_What this task involves:_
Quote the listing below in full and exactly as written, but omit every picture.

_Data supplied:_

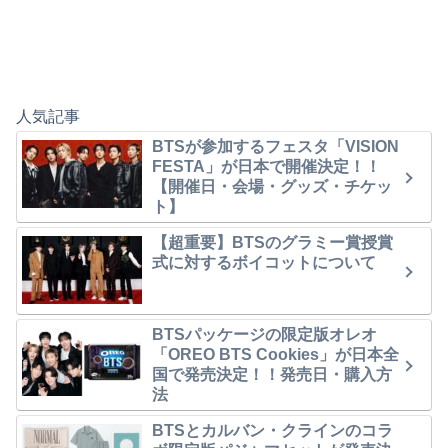
人気記事
BTSが参加するフェスタ「VISION
FESTA」が日本で開催決定！！
【開催日・会場・グッズ・チケッ
ト】
【超重要】BTSのグラミー賞授賞
式に対するボイコットについて
BTSパッケージの限定版オレオ
「OREO BTS Cookies」が日本全
国で発売決定！！発売日・購入方
法
BTSとカルバン・クラインのコラ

_Reply:_
人気記事
BTSが参加するフェスタ「VISION
FESTA」が日本で開催決定！！
【開催日・会場・グッズ・チケッ
ト】
【超重要】BTSのグラミー賞授賞
式に対するボイコットについて
BTSパッケージの限定版オレオ
「OREO BTS Cookies」が日本全
国で発売決定！！発売日・購入方
法
BTSとカルバン・クラインのコラ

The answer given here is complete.